Scottish CND invites you to take part in our Poetry Against the Bomb competition, from Monday 16 August until Sunday 19 September.
Following a moving commemoration of the bombings of Hiroshima and Nagasaki (watch it again here), which demonstrated the power of poetry and reflection to give voice to grief, to inspire action, and to bring us face to face with the true human cost of nuclear weapons and war, we are opening a poetry competition to address the history and the present reality of nuclear weapons and nuclear tests here in the UK. This is especially important with the anniversary of the UK’s first nuclear test coming up, while the UK government continues to ignore the human and planetary cost of its actions, and still pursues increased nuclear force.
We are delighted that renowned anti-nuclear poet and activist Gerry Loose will head our panel of judges.
The competition is open to entrants in Scotland and beyond.
Shortlisted poems will be published in an anthology marking the legacy of the UK’s nuclear tests, and calling for peace and justice, reparation to survivors and restoration of environmental harm.
Winning poems will be read at an event on 3 October, held in solidarity with the people who have suffered at the hands of the UK’s pursuit of nuclear force since its first test in 1952, and with victims and survivors of nuclear weapons around the world.
All entrants must be 16 years old or over. There are two categories: youth (age 16-25) and adult (age 26+). We welcome entries from groups of poets as well as from individual poets.
Theme and Resources
We invite poems on the theme of ‘peace, disarmament and reparation’ – poems that respond, especially, to the UK’s ongoing pursuit of nuclear weapons, and the impact that this has had, and continues to have, on the world we all share.
To learn more about the impact of nuclear weapons, please make use of the resources on this website and on NuclearBan.scot; read the testimony of hibakusha (survivors of the nuclear bombing of Japan) and ICAN’s reports of the catastrophic harm of nuclear weapons and nuclear testing.
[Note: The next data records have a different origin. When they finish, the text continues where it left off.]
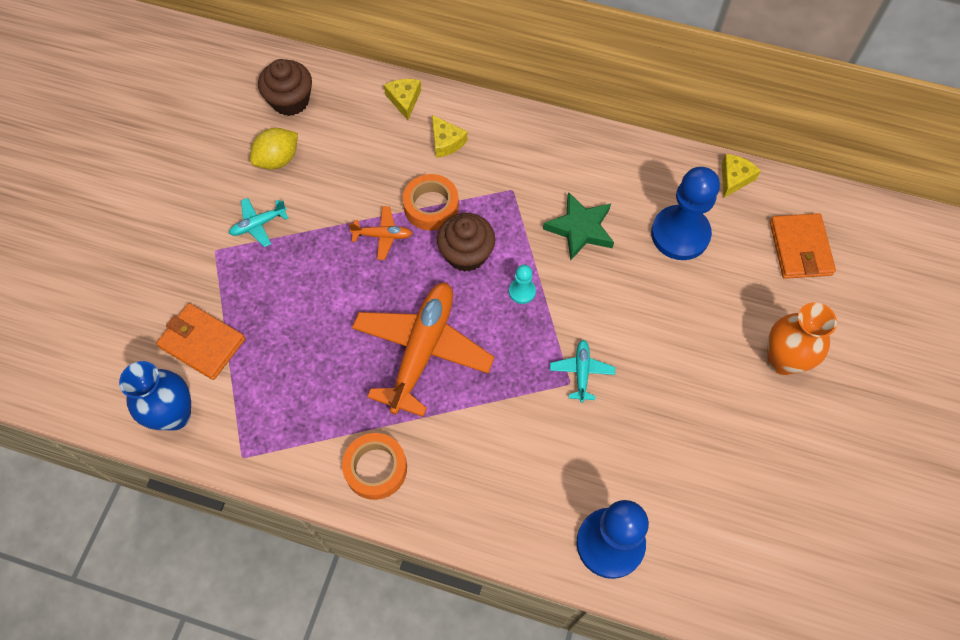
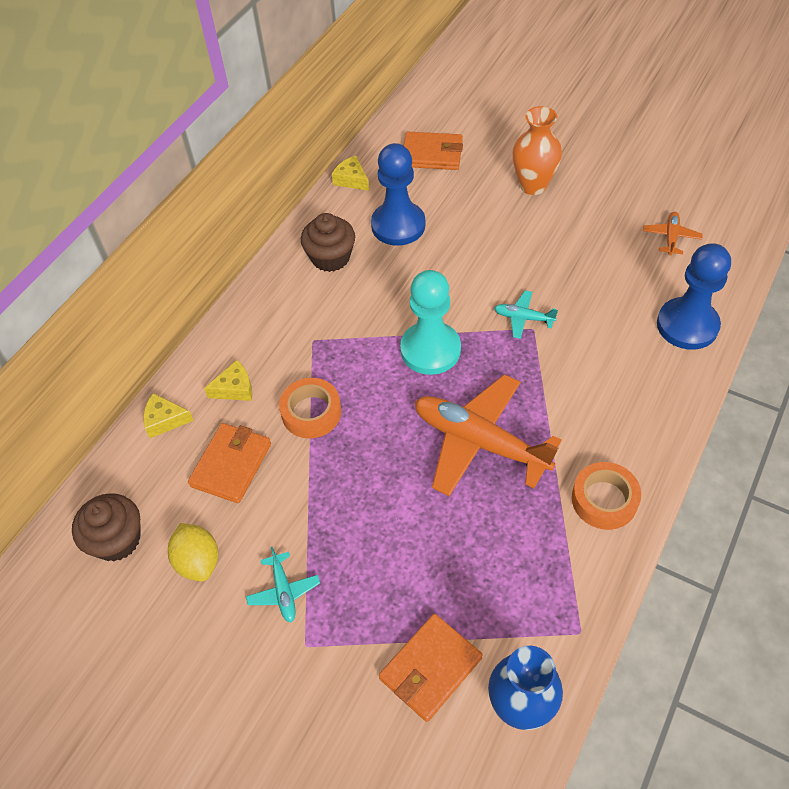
camera: 75 degrees left, 10 degrees down
(368, 159) = (231, 465): none -> orange wallet
(383, 235) = (335, 462): orange plane -> orange plane (671, 237)
(466, 254) = (377, 389): brown cupcake -> brown cupcake (330, 257)
(522, 291) = (430, 350): turquoise pawn -> turquoise pawn, size x2.24
(580, 229) = (373, 294): green star -> none

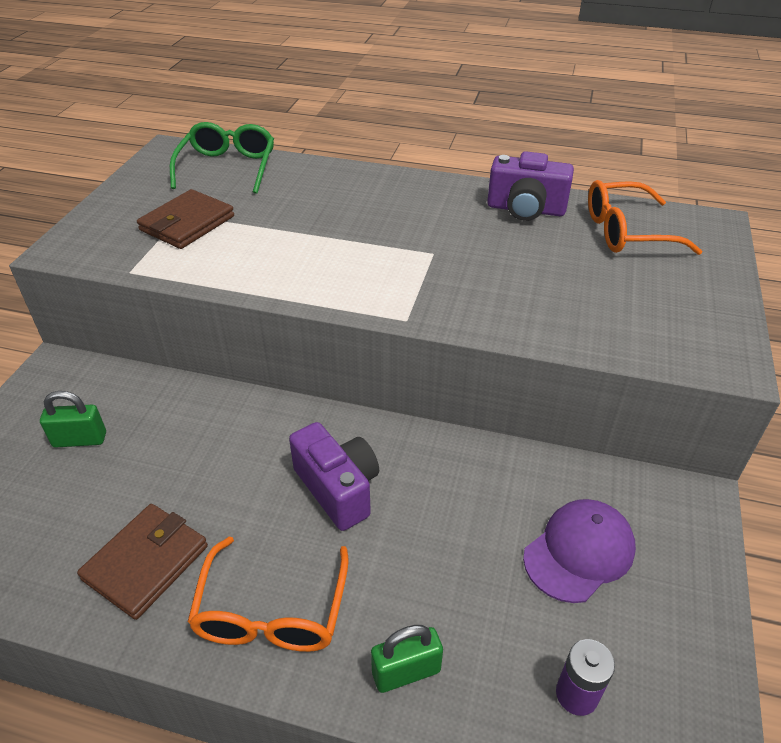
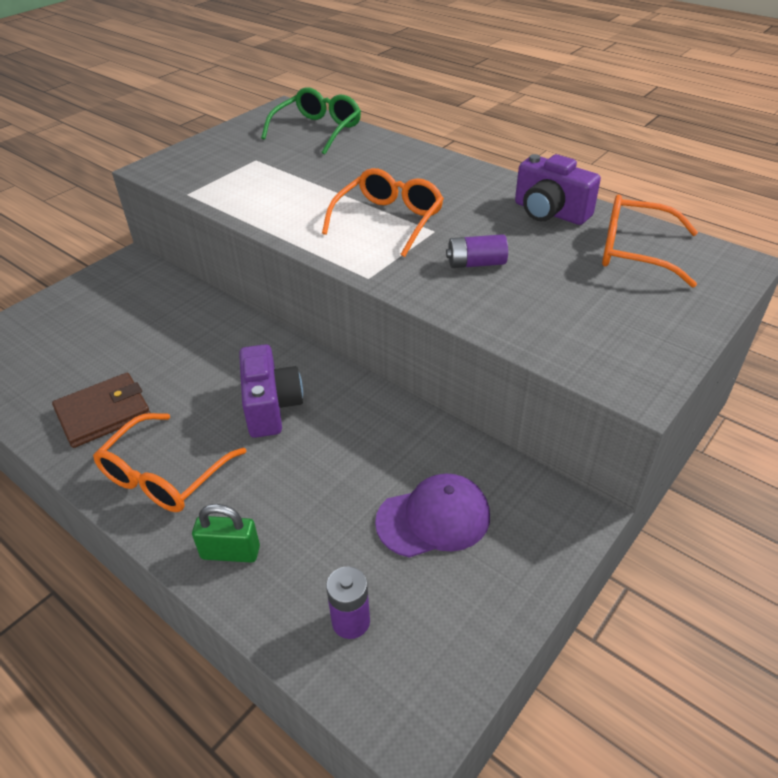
camera: 25 degrees right, 0 degrees up
(80, 440) = (114, 317): green padlock -> none
(187, 223) = (254, 167): brown wallet -> none
(379, 252) = (389, 220): none -> orange glasses
(499, 278) = (476, 263): none -> purple battery

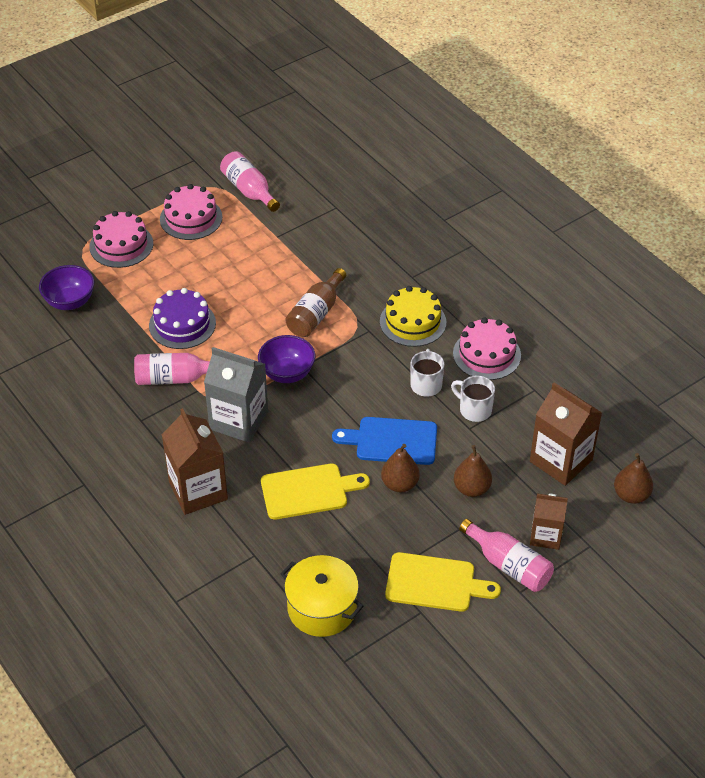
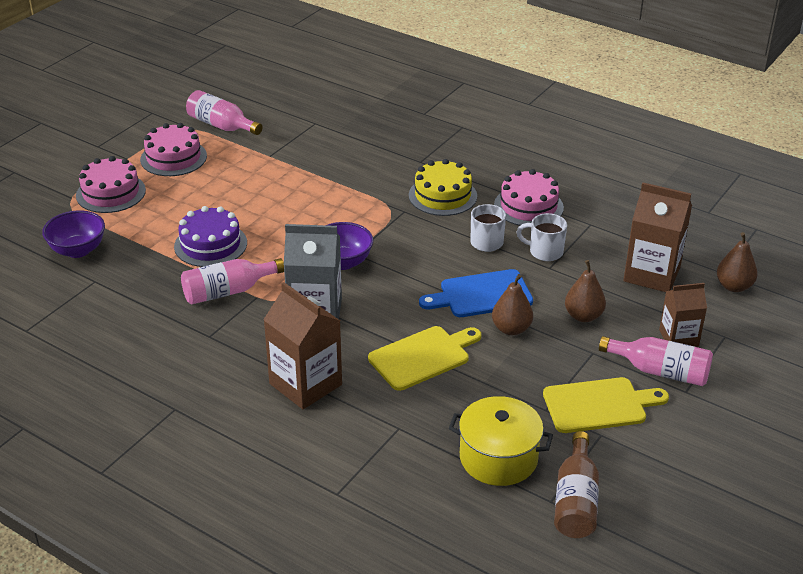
camera: 20 degrees left, 10 degrees down
(316, 314) = (344, 208): brown bottle -> brown bottle (575, 500)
Read about the UK’s first nuclear test at Monte Bello Island in Australia on the CTBTO website, and find out about the impact of UK tests on the people of Australia on the ICAN Australia website.
“The promise of a temporary displacement would turn into one that persists today … These communities have been forced to connect to new lands, not of their own, and learn new ways to adapt and survive.”
~ DPR Sam Lanwi of the Marshall Islands (find out more)
“This is indiscriminate destruction wrought upon generations, with dispossession and ill health and death across generations …”
~ Tilman Ruff (find out more)
“Nuclear weapons are inhumane and indiscriminate on a scale that’s completely beyond comprehension. They’re used to end life on earth, it could end the nature of the planet itself.”
~ Janet Fenton (find out more)
Poems must be no longer than 40 lines.
Poems must be previously unpublished (either in print or online).
Entries are limited to a maximum of two per person.
Entries must be sent to firstname.lastname@example.org. Please attach your poem(s) in Word or PDF format. Please include your name, age category (youth or adult) and contact telephone number in the body of the email.
Entries must be received no later than 11.59pm BST on Sunday 19 September.
The decision of the Judging Panel will be final, and no correspondence will be entered into.